WORK TO COMPLETE >> Down to the last line, the material below should be reproduced exactly.
======== MATERIAL FOR THIS EXERCISE
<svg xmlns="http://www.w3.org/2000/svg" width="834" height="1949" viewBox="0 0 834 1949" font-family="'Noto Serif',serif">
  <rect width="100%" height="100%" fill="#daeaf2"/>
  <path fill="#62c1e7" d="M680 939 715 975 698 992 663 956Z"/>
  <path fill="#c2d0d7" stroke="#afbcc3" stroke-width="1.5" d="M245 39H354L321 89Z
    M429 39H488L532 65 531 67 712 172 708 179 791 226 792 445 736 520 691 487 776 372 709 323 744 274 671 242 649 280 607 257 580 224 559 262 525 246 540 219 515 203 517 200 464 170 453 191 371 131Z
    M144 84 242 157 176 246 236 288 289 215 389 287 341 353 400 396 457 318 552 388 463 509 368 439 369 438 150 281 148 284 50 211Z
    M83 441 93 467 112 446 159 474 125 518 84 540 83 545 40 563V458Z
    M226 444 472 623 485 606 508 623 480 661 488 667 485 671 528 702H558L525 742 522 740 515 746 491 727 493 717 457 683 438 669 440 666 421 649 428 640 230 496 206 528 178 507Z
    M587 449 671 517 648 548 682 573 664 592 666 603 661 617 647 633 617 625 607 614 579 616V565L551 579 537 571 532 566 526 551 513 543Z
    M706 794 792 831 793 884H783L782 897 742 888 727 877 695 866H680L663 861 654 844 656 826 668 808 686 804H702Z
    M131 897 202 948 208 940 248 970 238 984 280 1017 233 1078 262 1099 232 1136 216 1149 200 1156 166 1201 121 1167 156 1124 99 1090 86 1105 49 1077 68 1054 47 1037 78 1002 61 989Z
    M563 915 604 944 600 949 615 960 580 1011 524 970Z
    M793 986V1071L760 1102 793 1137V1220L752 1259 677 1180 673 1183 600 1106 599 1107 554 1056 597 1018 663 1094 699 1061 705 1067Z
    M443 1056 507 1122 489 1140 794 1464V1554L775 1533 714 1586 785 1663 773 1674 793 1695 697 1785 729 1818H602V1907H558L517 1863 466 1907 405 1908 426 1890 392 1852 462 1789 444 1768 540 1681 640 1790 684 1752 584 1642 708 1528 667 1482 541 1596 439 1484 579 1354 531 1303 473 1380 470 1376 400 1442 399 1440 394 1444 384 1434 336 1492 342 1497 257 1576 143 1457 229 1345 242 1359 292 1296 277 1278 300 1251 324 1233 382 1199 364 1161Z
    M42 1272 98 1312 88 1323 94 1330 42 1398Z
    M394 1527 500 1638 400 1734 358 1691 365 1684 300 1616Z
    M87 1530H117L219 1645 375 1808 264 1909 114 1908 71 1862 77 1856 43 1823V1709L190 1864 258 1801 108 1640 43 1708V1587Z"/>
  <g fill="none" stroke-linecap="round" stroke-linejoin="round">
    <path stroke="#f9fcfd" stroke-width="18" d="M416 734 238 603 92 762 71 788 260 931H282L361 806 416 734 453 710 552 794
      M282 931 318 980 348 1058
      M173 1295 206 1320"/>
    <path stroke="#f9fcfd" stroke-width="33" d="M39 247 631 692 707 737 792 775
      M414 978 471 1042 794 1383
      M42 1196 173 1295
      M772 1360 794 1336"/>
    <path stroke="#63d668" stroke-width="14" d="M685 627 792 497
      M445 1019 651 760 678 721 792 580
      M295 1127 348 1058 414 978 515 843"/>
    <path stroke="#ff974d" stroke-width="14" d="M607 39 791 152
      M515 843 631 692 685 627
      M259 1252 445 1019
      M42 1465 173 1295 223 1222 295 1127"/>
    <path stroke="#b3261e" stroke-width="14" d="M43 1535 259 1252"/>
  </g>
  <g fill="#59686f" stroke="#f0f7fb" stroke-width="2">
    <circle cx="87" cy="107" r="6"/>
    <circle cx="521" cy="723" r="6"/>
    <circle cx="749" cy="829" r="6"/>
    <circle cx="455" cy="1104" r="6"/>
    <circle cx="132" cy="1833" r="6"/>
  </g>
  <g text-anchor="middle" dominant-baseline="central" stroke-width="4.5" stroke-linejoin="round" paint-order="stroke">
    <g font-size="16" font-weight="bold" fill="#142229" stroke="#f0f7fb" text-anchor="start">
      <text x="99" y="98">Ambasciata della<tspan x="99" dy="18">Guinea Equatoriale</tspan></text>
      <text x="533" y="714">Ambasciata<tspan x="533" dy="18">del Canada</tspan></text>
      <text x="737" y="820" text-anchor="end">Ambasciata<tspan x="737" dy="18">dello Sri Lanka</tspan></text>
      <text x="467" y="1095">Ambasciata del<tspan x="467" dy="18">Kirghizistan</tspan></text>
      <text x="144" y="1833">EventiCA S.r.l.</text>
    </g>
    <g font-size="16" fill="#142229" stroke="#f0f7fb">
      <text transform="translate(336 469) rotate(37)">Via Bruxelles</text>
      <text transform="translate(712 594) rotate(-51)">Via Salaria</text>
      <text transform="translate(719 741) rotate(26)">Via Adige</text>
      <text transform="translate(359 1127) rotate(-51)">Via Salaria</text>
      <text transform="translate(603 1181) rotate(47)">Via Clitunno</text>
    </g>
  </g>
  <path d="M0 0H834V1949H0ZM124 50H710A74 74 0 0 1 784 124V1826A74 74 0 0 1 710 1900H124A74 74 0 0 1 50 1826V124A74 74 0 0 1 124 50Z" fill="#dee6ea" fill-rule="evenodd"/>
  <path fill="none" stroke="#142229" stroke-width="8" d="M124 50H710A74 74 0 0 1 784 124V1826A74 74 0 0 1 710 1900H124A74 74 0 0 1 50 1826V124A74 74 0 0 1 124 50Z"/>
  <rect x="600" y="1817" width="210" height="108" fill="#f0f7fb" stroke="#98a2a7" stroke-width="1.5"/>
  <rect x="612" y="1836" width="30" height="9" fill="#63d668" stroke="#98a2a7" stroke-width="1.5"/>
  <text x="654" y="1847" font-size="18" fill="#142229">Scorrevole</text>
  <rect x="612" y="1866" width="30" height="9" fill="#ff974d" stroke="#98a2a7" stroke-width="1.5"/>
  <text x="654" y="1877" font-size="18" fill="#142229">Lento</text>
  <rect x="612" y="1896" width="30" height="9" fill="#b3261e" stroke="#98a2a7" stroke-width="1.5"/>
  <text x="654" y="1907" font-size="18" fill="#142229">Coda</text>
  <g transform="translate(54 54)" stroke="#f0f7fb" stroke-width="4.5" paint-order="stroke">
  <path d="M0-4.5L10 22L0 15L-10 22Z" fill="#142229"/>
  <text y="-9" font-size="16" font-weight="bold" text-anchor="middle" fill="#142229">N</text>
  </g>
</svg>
================
OUTPUT FOR THIS TASK >>
<svg xmlns="http://www.w3.org/2000/svg" width="834" height="1949" viewBox="0 0 834 1949" font-family="'Noto Serif',serif">
  <rect width="100%" height="100%" fill="#daeaf2"/>
  <path fill="#62c1e7" d="M680 939 715 975 698 992 663 956Z"/>
  <path fill="#c2d0d7" stroke="#afbcc3" stroke-width="1.5" d="M245 39H354L321 89Z
    M429 39H488L532 65 531 67 712 172 708 179 791 226 792 445 736 520 691 487 776 372 709 323 744 274 671 242 649 280 607 257 580 224 559 262 525 246 540 219 515 203 517 200 464 170 453 191 371 131Z
    M144 84 242 157 176 246 236 288 289 215 389 287 341 353 400 396 457 318 552 388 463 509 368 439 369 438 150 281 148 284 50 211Z
    M83 441 93 467 112 446 159 474 125 518 84 540 83 545 40 563V458Z
    M226 444 472 623 485 606 508 623 480 661 488 667 485 671 528 702H558L525 742 522 740 515 746 491 727 493 717 457 683 438 669 440 666 421 649 428 640 230 496 206 528 178 507Z
    M587 449 671 517 648 548 682 573 664 592 666 603 661 617 647 633 617 625 607 614 579 616V565L551 579 537 571 532 566 526 551 513 543Z
    M706 794 792 831 793 884H783L782 897 742 888 727 877 695 866H680L663 861 654 844 656 826 668 808 686 804H702Z
    M131 897 202 948 208 940 248 970 238 984 280 1017 233 1078 262 1099 232 1136 216 1149 200 1156 166 1201 121 1167 156 1124 99 1090 86 1105 49 1077 68 1054 47 1037 78 1002 61 989Z
    M563 915 604 944 600 949 615 960 580 1011 524 970Z
    M793 986V1071L760 1102 793 1137V1220L752 1259 677 1180 673 1183 600 1106 599 1107 554 1056 597 1018 663 1094 699 1061 705 1067Z
    M443 1056 507 1122 489 1140 794 1464V1554L775 1533 714 1586 785 1663 773 1674 793 1695 697 1785 729 1818H602V1907H558L517 1863 466 1907 405 1908 426 1890 392 1852 462 1789 444 1768 540 1681 640 1790 684 1752 584 1642 708 1528 667 1482 541 1596 439 1484 579 1354 531 1303 473 1380 470 1376 400 1442 399 1440 394 1444 384 1434 336 1492 342 1497 257 1576 143 1457 229 1345 242 1359 292 1296 277 1278 300 1251 324 1233 382 1199 364 1161Z
    M42 1272 98 1312 88 1323 94 1330 42 1398Z
    M394 1527 500 1638 400 1734 358 1691 365 1684 300 1616Z
    M87 1530H117L219 1645 375 1808 264 1909 114 1908 71 1862 77 1856 43 1823V1709L190 1864 258 1801 108 1640 43 1708V1587Z"/>
  <g fill="none" stroke-linecap="round" stroke-linejoin="round">
    <path stroke="#f9fcfd" stroke-width="18" d="M416 734 238 603 92 762 71 788 260 931H282L361 806 416 734 453 710 552 794
      M282 931 318 980 348 1058
      M173 1295 206 1320"/>
    <path stroke="#f9fcfd" stroke-width="33" d="M39 247 631 692 707 737 792 775
      M414 978 471 1042 794 1383
      M42 1196 173 1295
      M772 1360 794 1336"/>
    <path stroke="#63d668" stroke-width="14" d="M685 627 792 497
      M445 1019 651 760 678 721 792 580
      M295 1127 348 1058 414 978 515 843"/>
    <path stroke="#ff974d" stroke-width="14" d="M607 39 791 152
      M515 843 631 692 685 627
      M259 1252 445 1019
      M42 1465 173 1295 223 1222 295 1127"/>
    <path stroke="#b3261e" stroke-width="14" d="M43 1535 259 1252"/>
  </g>
  <g fill="#59686f" stroke="#f0f7fb" stroke-width="2">
    <circle cx="87" cy="107" r="6"/>
    <circle cx="521" cy="723" r="6"/>
    <circle cx="749" cy="829" r="6"/>
    <circle cx="455" cy="1104" r="6"/>
    <circle cx="132" cy="1833" r="6"/>
  </g>
  <g text-anchor="middle" dominant-baseline="central" stroke-width="4.5" stroke-linejoin="round" paint-order="stroke">
    <g font-size="16" font-weight="bold" fill="#142229" stroke="#f0f7fb" text-anchor="start">
      <text x="99" y="98">Ambasciata della<tspan x="99" dy="18">Guinea Equatoriale</tspan></text>
      <text x="533" y="714">Ambasciata<tspan x="533" dy="18">del Canada</tspan></text>
      <text x="737" y="820" text-anchor="end">Ambasciata<tspan x="737" dy="18">dello Sri Lanka</tspan></text>
      <text x="467" y="1095">Ambasciata del<tspan x="467" dy="18">Kirghizistan</tspan></text>
      <text x="144" y="1833">EventiCA S.r.l.</text>
    </g>
    <g font-size="16" fill="#142229" stroke="#f0f7fb">
      <text transform="translate(336 469) rotate(37)">Via Bruxelles</text>
      <text transform="translate(712 594) rotate(-51)">Via Salaria</text>
      <text transform="translate(719 741) rotate(26)">Via Adige</text>
      <text transform="translate(359 1127) rotate(-51)">Via Salaria</text>
      <text transform="translate(603 1181) rotate(47)">Via Clitunno</text>
    </g>
  </g>
  <path d="M0 0H834V1949H0ZM124 50H710A74 74 0 0 1 784 124V1826A74 74 0 0 1 710 1900H124A74 74 0 0 1 50 1826V124A74 74 0 0 1 124 50Z" fill="#dee6ea" fill-rule="evenodd"/>
  <path fill="none" stroke="#142229" stroke-width="8" d="M124 50H710A74 74 0 0 1 784 124V1826A74 74 0 0 1 710 1900H124A74 74 0 0 1 50 1826V124A74 74 0 0 1 124 50Z"/>
  <rect x="600" y="1817" width="210" height="108" fill="#f0f7fb" stroke="#98a2a7" stroke-width="1.5"/>
  <rect x="612" y="1836" width="30" height="9" fill="#63d668" stroke="#98a2a7" stroke-width="1.5"/>
  <text x="654" y="1847" font-size="18" fill="#142229">Scorrevole</text>
  <rect x="612" y="1866" width="30" height="9" fill="#ff974d" stroke="#98a2a7" stroke-width="1.5"/>
  <text x="654" y="1877" font-size="18" fill="#142229">Lento</text>
  <rect x="612" y="1896" width="30" height="9" fill="#b3261e" stroke="#98a2a7" stroke-width="1.5"/>
  <text x="654" y="1907" font-size="18" fill="#142229">Coda</text>
  <g transform="translate(54 54)" stroke="#f0f7fb" stroke-width="4.5" paint-order="stroke">
  <path d="M0-4.5L10 22L0 15L-10 22Z" fill="#142229"/>
  <text y="-9" font-size="16" font-weight="bold" text-anchor="middle" fill="#142229">N</text>
  </g>
</svg>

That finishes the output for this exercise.